Si chiama “2019-NCOV” il Coronavirus che in Cina ha provocato, al momento, 26 morti e 897 contagi e che sta tenendo col fiato sospeso il mondo intero. L’epicentro del focolaio è a Wuhan, la più popolosa città della Cina centrale: 11 milioni di abitanti. Sono almeno dieci le città che sono state messe in quarantena, circa 41 milioni di abitanti al momento sono isolati (nei limiti del possibile), dal resto del mondo, per la paura del contagio. Si tratta di numeri spaventosi che fanno rabbrividire. Sono queste, purtroppo, le uniche occasioni che costringono gli esseri umani a riflettere e ad avere una visione sistemica del pianeta. La diffusione di un virus accorcia le distanze, i tempi, ci fa comprendere quanto siamo tutti interconnessi, che il mondo è rotondo e gira, che il problema di una regione è il problema dell’intero pianeta, che non è possibile continuare a girarsi dall’altra parte.

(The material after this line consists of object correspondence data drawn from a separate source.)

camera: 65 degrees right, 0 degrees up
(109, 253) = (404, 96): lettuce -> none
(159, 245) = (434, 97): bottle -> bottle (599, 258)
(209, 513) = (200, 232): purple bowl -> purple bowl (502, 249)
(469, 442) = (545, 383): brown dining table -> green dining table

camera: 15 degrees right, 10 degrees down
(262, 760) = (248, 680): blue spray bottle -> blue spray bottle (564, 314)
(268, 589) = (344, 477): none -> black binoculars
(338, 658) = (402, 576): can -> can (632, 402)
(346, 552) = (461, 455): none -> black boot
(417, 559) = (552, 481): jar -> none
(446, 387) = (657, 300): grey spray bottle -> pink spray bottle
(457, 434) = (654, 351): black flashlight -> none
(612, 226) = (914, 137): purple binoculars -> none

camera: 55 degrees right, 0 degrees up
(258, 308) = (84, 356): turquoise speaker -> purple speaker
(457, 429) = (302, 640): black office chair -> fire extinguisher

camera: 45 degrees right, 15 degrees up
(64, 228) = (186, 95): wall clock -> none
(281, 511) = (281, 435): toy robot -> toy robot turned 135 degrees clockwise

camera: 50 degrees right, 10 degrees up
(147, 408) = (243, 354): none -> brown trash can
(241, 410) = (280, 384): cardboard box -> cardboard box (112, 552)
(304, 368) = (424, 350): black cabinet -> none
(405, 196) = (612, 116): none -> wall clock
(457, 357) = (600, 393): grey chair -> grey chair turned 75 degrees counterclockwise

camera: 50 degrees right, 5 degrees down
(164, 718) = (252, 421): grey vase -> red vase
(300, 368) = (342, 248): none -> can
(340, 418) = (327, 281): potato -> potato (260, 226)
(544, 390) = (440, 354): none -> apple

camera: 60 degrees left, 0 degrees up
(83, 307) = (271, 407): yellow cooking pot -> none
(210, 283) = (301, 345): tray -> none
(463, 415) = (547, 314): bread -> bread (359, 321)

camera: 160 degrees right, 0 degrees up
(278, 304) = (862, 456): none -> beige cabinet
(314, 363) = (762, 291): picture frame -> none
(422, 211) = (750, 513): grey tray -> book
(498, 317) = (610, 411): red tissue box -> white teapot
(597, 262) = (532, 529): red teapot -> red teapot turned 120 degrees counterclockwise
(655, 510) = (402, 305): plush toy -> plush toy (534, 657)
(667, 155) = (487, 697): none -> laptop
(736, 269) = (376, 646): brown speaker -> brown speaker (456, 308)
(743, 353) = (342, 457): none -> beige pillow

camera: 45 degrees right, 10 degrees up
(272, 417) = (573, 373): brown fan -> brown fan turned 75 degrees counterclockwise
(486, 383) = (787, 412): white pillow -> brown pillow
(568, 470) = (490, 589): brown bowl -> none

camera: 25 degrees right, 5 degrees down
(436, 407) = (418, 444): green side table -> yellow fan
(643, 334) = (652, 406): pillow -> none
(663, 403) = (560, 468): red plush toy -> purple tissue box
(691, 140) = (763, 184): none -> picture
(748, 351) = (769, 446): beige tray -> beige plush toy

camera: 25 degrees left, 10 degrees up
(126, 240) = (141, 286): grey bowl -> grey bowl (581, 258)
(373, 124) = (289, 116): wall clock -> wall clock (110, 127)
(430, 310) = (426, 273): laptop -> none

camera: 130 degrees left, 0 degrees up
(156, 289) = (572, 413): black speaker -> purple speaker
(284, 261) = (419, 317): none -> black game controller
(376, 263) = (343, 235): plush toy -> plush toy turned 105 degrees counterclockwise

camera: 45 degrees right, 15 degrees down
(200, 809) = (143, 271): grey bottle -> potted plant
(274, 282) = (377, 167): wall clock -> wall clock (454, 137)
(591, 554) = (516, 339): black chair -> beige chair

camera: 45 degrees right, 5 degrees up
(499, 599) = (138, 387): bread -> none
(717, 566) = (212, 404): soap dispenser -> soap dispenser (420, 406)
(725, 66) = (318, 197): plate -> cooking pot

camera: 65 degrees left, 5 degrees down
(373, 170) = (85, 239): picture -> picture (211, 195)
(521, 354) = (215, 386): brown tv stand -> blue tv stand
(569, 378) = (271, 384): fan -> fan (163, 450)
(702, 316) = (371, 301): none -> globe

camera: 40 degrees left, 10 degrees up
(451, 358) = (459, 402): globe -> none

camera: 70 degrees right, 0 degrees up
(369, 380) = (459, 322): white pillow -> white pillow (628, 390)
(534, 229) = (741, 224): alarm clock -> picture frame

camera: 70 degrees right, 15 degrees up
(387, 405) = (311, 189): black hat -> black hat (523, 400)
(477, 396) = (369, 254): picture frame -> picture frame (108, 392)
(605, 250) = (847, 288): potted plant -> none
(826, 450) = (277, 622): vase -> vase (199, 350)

Scienziati e ricercatori sono tutti alla ricerca dell’origine dell’epidemia e anche di un vaccino che al momento non esiste. C’è chi accusa i serpenti, chi i pipistrelli, chi parla di mammiferi. La verità, molto probabilmente, sta nel fatto che questo tipo di malattie si diffondono in regioni dove la biodiversità è stata fortemente compromessa. E’ ormai riconosciuto a livello globale, infatti, il collegamento tra biodiversità e tutela della salute umana, l’equilibrio ecosistemico, infatti, può favorire il contenimento del diffondersi dei malattie. Molte ricerche evidenziano la correlazione (che può essere sia positiva che negativa) tra la biodiversità e la diffusione delle malattie infettive tra gli uomini. La perdita di biodiversità può sia uccidere gli agenti infettivi e, soprattutto, i loro vettori, rendendo più difficile la trasmissione delle malattia agli uomini sia, al contrario, creare spazi ecologici nuovi agli agenti patogeni e favorire lo sviluppo delle malattie. Felicia Keesing, del dipartimento di biologia del Bard College di Annandale (New York) e i suoi collaboratori hanno pubblicato già nel 2010, su Nature, un report sugli Impatti della biodiversità sull’emergenza e la trasmissione di malattie infettive.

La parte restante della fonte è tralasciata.